Exercise requirements. Give back every line of the material exactly. Skip the pictures.

########

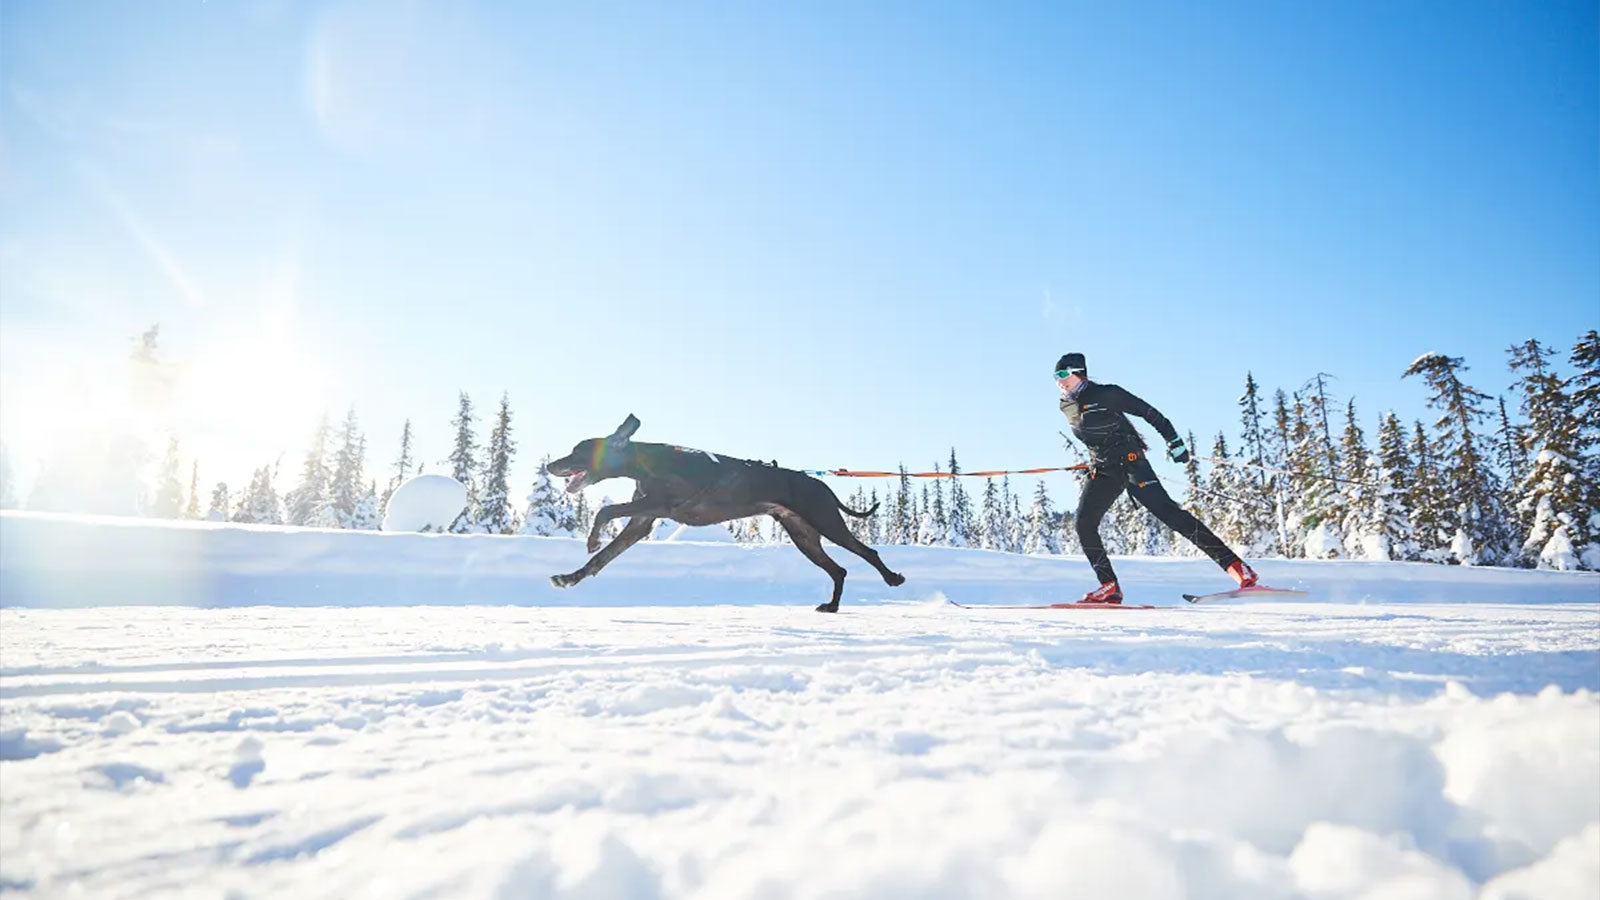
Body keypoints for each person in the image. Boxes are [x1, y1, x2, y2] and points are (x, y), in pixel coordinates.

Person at [1054, 352, 1257, 604]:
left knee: (1172, 515)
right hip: (1105, 470)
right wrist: (1093, 461)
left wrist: (1174, 441)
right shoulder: (1066, 406)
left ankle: (1238, 568)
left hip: (1130, 464)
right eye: (1055, 377)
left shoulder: (1107, 393)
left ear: (1079, 372)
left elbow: (1150, 413)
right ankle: (1109, 586)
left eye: (1063, 374)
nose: (1058, 381)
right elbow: (1095, 437)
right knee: (1084, 523)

########

Task output.
Body keypoints for each person in the image. Boxes are [x1, y1, x2, y2] and points are (x, y), in pixel coordinates.

Person at [1054, 352, 1257, 604]:
left knee: (1172, 515)
right hip: (1105, 470)
right wrist: (1093, 461)
left wrist: (1174, 441)
right shoulder: (1066, 406)
left ankle: (1238, 568)
left hip: (1130, 464)
right eye: (1055, 377)
left shoulder: (1107, 393)
left ear: (1079, 372)
left elbow: (1150, 413)
right ankle: (1109, 586)
left eye: (1063, 374)
nose: (1058, 381)
right elbow: (1095, 437)
right knee: (1084, 523)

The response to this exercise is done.